In the part of the listing that opens with the line containing "the style: 1:59" and closes at the end of the listing, replace "My reading" with "Time shown". Return only that part, with everything else left unchanged.

Dataset items:
• • • •
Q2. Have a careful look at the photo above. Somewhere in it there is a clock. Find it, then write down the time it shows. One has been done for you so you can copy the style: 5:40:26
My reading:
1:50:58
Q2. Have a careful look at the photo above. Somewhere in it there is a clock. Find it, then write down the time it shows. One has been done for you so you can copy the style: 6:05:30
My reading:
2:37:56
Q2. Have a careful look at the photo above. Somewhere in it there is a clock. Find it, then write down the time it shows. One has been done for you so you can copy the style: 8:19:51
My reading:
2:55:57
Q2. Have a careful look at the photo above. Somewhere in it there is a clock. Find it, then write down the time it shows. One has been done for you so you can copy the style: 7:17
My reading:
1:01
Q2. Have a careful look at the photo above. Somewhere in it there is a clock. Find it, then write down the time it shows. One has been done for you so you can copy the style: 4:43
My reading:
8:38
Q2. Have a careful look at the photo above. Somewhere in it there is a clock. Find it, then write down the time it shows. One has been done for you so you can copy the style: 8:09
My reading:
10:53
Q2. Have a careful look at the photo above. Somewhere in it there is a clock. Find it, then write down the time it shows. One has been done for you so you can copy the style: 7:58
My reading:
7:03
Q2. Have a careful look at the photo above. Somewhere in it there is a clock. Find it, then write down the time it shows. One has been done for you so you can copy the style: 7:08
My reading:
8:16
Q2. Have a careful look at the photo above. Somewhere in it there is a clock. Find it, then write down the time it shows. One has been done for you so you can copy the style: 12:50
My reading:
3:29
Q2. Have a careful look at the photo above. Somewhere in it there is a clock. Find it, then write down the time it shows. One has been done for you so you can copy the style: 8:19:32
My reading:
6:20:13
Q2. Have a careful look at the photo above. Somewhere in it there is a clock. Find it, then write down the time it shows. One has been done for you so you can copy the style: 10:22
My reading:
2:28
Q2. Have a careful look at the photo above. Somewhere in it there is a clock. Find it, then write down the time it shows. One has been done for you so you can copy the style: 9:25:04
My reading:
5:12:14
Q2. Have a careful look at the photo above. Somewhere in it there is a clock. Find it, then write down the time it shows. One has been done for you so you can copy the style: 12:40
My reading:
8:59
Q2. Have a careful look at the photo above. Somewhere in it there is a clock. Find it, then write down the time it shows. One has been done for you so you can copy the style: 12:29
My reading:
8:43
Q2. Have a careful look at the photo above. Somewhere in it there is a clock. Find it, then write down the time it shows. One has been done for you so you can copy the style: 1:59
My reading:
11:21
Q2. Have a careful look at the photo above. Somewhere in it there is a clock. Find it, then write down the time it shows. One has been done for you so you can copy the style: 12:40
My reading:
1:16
• • • •
_REPLY:_
Q2. Have a careful look at the photo above. Somewhere in it there is a clock. Find it, then write down the time it shows. One has been done for you so you can copy the style: 1:59
Time shown:
11:21
Q2. Have a careful look at the photo above. Somewhere in it there is a clock. Find it, then write down the time it shows. One has been done for you so you can copy the style: 12:40
Time shown:
1:16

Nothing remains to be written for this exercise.